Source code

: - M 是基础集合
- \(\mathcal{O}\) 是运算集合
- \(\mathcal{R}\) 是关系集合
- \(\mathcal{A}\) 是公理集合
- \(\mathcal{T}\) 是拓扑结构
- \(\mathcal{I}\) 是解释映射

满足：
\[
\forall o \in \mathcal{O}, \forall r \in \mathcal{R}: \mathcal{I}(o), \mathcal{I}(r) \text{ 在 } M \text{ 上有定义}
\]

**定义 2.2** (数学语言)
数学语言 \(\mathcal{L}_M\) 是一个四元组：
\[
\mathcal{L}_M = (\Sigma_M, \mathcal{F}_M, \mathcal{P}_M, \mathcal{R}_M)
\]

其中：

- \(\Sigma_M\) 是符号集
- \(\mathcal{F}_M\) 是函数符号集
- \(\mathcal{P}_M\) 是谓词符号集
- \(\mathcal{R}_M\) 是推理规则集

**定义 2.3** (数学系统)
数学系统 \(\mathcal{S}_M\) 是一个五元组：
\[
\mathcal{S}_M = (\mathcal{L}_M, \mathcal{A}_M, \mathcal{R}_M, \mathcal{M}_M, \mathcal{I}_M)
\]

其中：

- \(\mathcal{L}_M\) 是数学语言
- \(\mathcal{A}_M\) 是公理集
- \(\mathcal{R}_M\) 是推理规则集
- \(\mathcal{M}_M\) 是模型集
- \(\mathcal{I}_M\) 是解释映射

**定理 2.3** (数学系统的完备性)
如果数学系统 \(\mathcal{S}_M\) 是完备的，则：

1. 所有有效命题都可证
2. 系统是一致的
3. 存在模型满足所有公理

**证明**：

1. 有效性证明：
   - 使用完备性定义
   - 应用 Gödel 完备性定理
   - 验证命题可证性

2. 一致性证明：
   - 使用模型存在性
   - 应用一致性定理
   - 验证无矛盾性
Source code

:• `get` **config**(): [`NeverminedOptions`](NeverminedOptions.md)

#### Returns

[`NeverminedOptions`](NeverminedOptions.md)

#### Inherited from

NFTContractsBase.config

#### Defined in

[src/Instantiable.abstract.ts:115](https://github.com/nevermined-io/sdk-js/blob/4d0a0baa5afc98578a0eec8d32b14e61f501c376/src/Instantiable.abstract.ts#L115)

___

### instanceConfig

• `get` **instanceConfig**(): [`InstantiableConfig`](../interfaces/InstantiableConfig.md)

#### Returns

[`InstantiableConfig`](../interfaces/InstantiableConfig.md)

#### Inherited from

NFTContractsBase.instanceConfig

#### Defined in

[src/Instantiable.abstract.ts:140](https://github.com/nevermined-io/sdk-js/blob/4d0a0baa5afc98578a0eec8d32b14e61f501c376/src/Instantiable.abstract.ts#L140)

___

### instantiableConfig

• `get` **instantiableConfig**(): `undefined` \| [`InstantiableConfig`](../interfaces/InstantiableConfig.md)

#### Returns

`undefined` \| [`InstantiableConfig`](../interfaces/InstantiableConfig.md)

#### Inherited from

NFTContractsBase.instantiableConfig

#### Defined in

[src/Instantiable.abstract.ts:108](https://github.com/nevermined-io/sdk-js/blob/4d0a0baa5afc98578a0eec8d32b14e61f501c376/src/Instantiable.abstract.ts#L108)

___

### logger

++++++

* **PROBLEM DETAILS**: Output all records verbatim.

* **OUTPUT FOR THIS EXERCISE**:
Source code

: - M 是基础集合
- \(\mathcal{O}\) 是运算集合
- \(\mathcal{R}\) 是关系集合
- \(\mathcal{A}\) 是公理集合
- \(\mathcal{T}\) 是拓扑结构
- \(\mathcal{I}\) 是解释映射

满足：
\[
\forall o \in \mathcal{O}, \forall r \in \mathcal{R}: \mathcal{I}(o), \mathcal{I}(r) \text{ 在 } M \text{ 上有定义}
\]

**定义 2.2** (数学语言)
数学语言 \(\mathcal{L}_M\) 是一个四元组：
\[
\mathcal{L}_M = (\Sigma_M, \mathcal{F}_M, \mathcal{P}_M, \mathcal{R}_M)
\]

其中：

- \(\Sigma_M\) 是符号集
- \(\mathcal{F}_M\) 是函数符号集
- \(\mathcal{P}_M\) 是谓词符号集
- \(\mathcal{R}_M\) 是推理规则集

**定义 2.3** (数学系统)
数学系统 \(\mathcal{S}_M\) 是一个五元组：
\[
\mathcal{S}_M = (\mathcal{L}_M, \mathcal{A}_M, \mathcal{R}_M, \mathcal{M}_M, \mathcal{I}_M)
\]

其中：

- \(\mathcal{L}_M\) 是数学语言
- \(\mathcal{A}_M\) 是公理集
- \(\mathcal{R}_M\) 是推理规则集
- \(\mathcal{M}_M\) 是模型集
- \(\mathcal{I}_M\) 是解释映射

**定理 2.3** (数学系统的完备性)
如果数学系统 \(\mathcal{S}_M\) 是完备的，则：

1. 所有有效命题都可证
2. 系统是一致的
3. 存在模型满足所有公理

**证明**：

1. 有效性证明：
   - 使用完备性定义
   - 应用 Gödel 完备性定理
   - 验证命题可证性

2. 一致性证明：
   - 使用模型存在性
   - 应用一致性定理
   - 验证无矛盾性
Source code

:• `get` **config**(): [`NeverminedOptions`](NeverminedOptions.md)

#### Returns

[`NeverminedOptions`](NeverminedOptions.md)

#### Inherited from

NFTContractsBase.config

#### Defined in

[src/Instantiable.abstract.ts:115](https://github.com/nevermined-io/sdk-js/blob/4d0a0baa5afc98578a0eec8d32b14e61f501c376/src/Instantiable.abstract.ts#L115)

___

### instanceConfig

• `get` **instanceConfig**(): [`InstantiableConfig`](../interfaces/InstantiableConfig.md)

#### Returns

[`InstantiableConfig`](../interfaces/InstantiableConfig.md)

#### Inherited from

NFTContractsBase.instanceConfig

#### Defined in

[src/Instantiable.abstract.ts:140](https://github.com/nevermined-io/sdk-js/blob/4d0a0baa5afc98578a0eec8d32b14e61f501c376/src/Instantiable.abstract.ts#L140)

___

### instantiableConfig

• `get` **instantiableConfig**(): `undefined` \| [`InstantiableConfig`](../interfaces/InstantiableConfig.md)

#### Returns

`undefined` \| [`InstantiableConfig`](../interfaces/InstantiableConfig.md)

#### Inherited from

NFTContractsBase.instantiableConfig

#### Defined in

[src/Instantiable.abstract.ts:108](https://github.com/nevermined-io/sdk-js/blob/4d0a0baa5afc98578a0eec8d32b14e61f501c376/src/Instantiable.abstract.ts#L108)

___

### logger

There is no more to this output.